[Opening STORED DATA section]

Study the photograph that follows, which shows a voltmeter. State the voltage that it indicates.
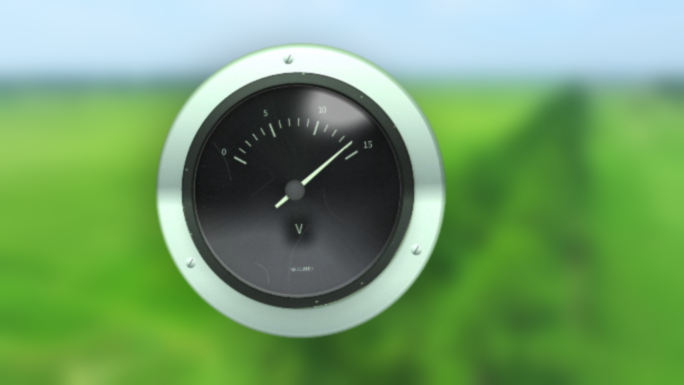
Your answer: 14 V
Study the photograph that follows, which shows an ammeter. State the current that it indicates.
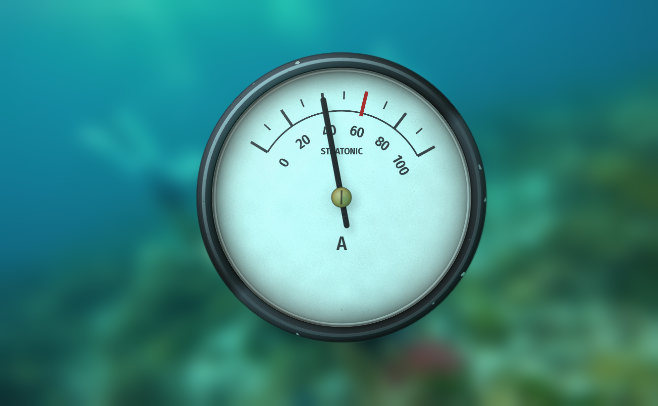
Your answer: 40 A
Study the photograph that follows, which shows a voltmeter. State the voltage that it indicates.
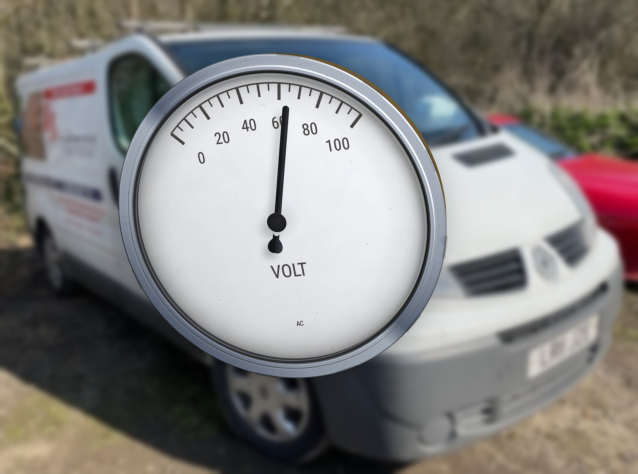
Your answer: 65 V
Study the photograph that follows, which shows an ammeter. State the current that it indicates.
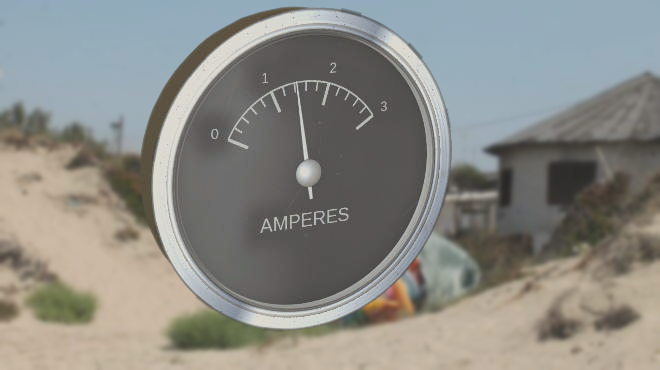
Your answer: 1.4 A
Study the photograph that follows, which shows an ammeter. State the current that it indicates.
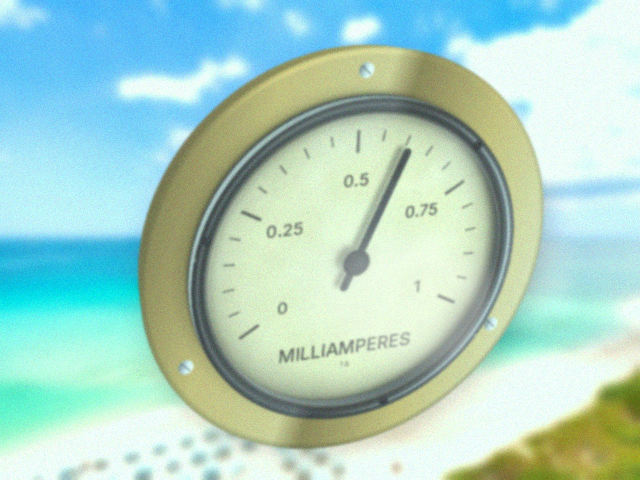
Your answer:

[Closing STORED DATA section]
[Opening STORED DATA section]

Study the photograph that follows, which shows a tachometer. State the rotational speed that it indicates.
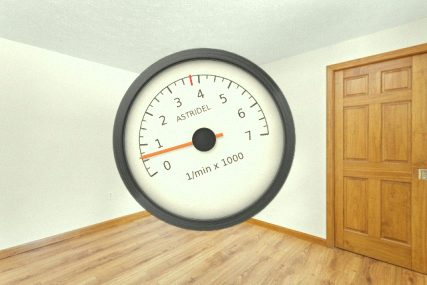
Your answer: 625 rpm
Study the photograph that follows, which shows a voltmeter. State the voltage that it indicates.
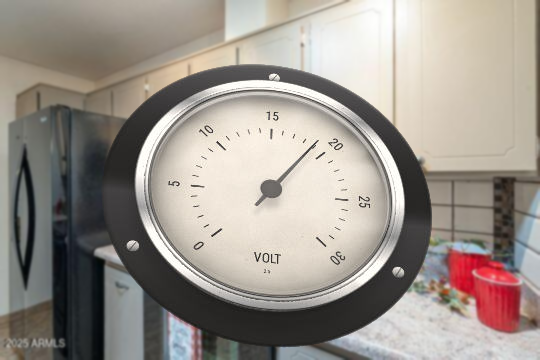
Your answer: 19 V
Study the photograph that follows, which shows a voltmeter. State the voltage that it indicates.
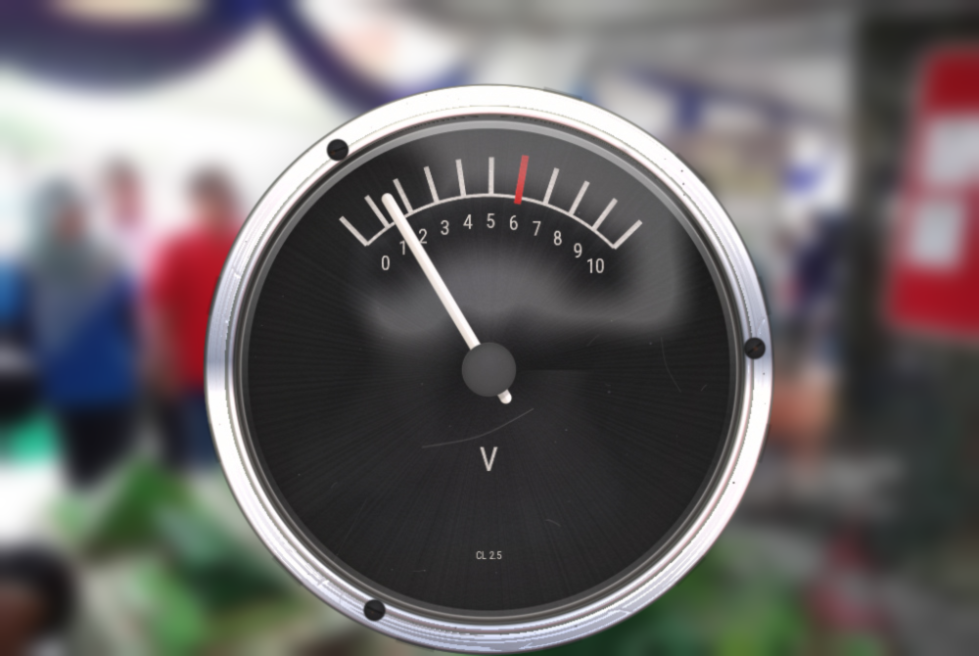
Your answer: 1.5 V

[Closing STORED DATA section]

ACTIVITY ->
Please rewrite the data from the line with "Study the photograph that follows, which shows a tachometer." up to and including the line with "Your answer: 1.5 V", replacing "photograph" with "image" and keeping everything else the same. Leave the pictures out of your answer.

RESPONSE AREA ->
Study the image that follows, which shows a tachometer. State the rotational speed that it indicates.
Your answer: 625 rpm
Study the image that follows, which shows a voltmeter. State the voltage that it indicates.
Your answer: 19 V
Study the image that follows, which shows a voltmeter. State the voltage that it indicates.
Your answer: 1.5 V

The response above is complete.